[Saved data entries]
- - - - -
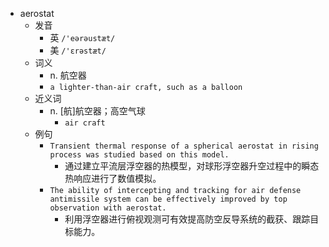 - aerostat
  - 发音
    - 英 `/'eərəustæt/`
    - 美 `/'ɛrəstæt/`
  - 词义
    - n. 航空器
    - `a lighter-than-air craft, such as a balloon `
  - 近义词
    - n. [航]航空器；高空气球
      - `air craft`
  - 例句
    - `Transient thermal response of a spherical aerostat in rising process was studied based on this model.`
      - 通过建立平流层浮空器的热模型，对球形浮空器升空过程中的瞬态热响应进行了数值模拟。
    - `The ability of intercepting and tracking for air defense antimissile system can be effectively improved by top observation with aerostat.`
      - 利用浮空器进行俯视观测可有效提高防空反导系统的截获、跟踪目标能力。

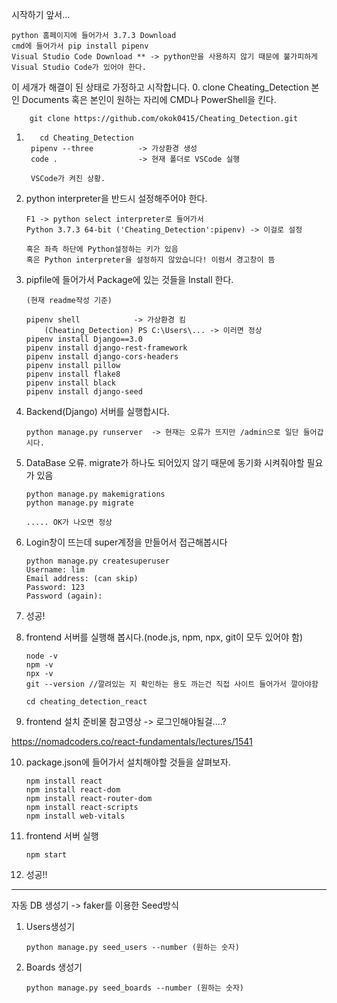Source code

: 시작하기 앞서...

    python 홈페이지에 들어가서 3.7.3 Download
    cmd에 들어가서 pip install pipenv
    Visual Studio Code Download ** -> python만을 사용하지 않기 때문에 불가피하게 Visual Studio Code가 있어야 한다.

이 세개가 해결이 된 상태로 가정하고 시작합니다. 0. clone Cheating_Detection
본인 Documents 혹은 본인이 원하는 자리에 CMD나 PowerShell을 킨다.

        git clone https://github.com/okok0415/Cheating_Detection.git

1.        cd Cheating_Detection
        pipenv --three          -> 가상환경 생성
        code .                  -> 현재 폴더로 VSCode 실행

        VSCode가 켜진 상황.

2.  python interpreter을 반드시 설정해주어야 한다.

        F1 -> python select interpreter로 들어가서
        Python 3.7.3 64-bit ('Cheating_Detection':pipenv) -> 이걸로 설정

        혹은 좌측 하단에 Python설정하는 키가 있음
        혹은 Python interpreter을 설정하지 않았습니다! 이럼서 경고창이 뜸

3.  pipfile에 들어가서 Package에 있는 것들을 Install 한다.

        (현재 readme작성 기준)

        pipenv shell            -> 가상환경 킴
            (Cheating_Detection) PS C:\Users\... -> 이러면 정상
        pipenv install Django==3.0
        pipenv install django-rest-framework
        pipenv install django-cors-headers
        pipenv install pillow
        pipenv install flake8
        pipenv install black
        pipenv install django-seed

4.  Backend(Django) 서버를 실행합시다.

        python manage.py runserver  -> 현재는 오류가 뜨지만 /admin으로 일단 들어갑시다.

5.  DataBase 오류. migrate가 하나도 되어있지 않기 때문에 동기화 시켜줘야할 필요가 있음

        python manage.py makemigrations
        python manage.py migrate

        ..... OK가 나오면 정상

6.  Login창이 뜨는데 super계정을 만들어서 접근해봅시다

        python manage.py createsuperuser
        Username: lim
        Email address: (can skip)
        Password: 123
        Password (again):

7.  성공!

8.  frontend 서버를 실행해 봅시다.(node.js, npm, npx, git이 모두 있어야 함)

        node -v
        npm -v
        npx -v
        git --version //깔려있는 지 확인하는 용도 까는건 직접 사이트 들어가서 깔아야함

        cd cheating_detection_react

9.  frontend 설치 준비물 참고영상 -> 로그인해야될걸....?

https://nomadcoders.co/react-fundamentals/lectures/1541

10. package.json에 들어가서 설치해야할 것들을 살펴보자.

        npm install react
        npm install react-dom
        npm install react-router-dom
        npm install react-scripts
        npm install web-vitals

11. frontend 서버 실행

        npm start

12. 성공!!

---

자동 DB 생성기 -> faker를 이용한 Seed방식

1.  Users생성기

        python manage.py seed_users --number (원하는 숫자)

2.  Boards 생성기

        python manage.py seed_boards --number (원하는 숫자)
- - - - -
• [Problem statement]: Exactly and only the lines from the line containing "npm install react-dom" through the final line of the records above must be returned.

• [Answer to this problem]:
        npm install react-dom
        npm install react-router-dom
        npm install react-scripts
        npm install web-vitals

11. frontend 서버 실행

        npm start

12. 성공!!

---

자동 DB 생성기 -> faker를 이용한 Seed방식

1.  Users생성기

        python manage.py seed_users --number (원하는 숫자)

2.  Boards 생성기

        python manage.py seed_boards --number (원하는 숫자)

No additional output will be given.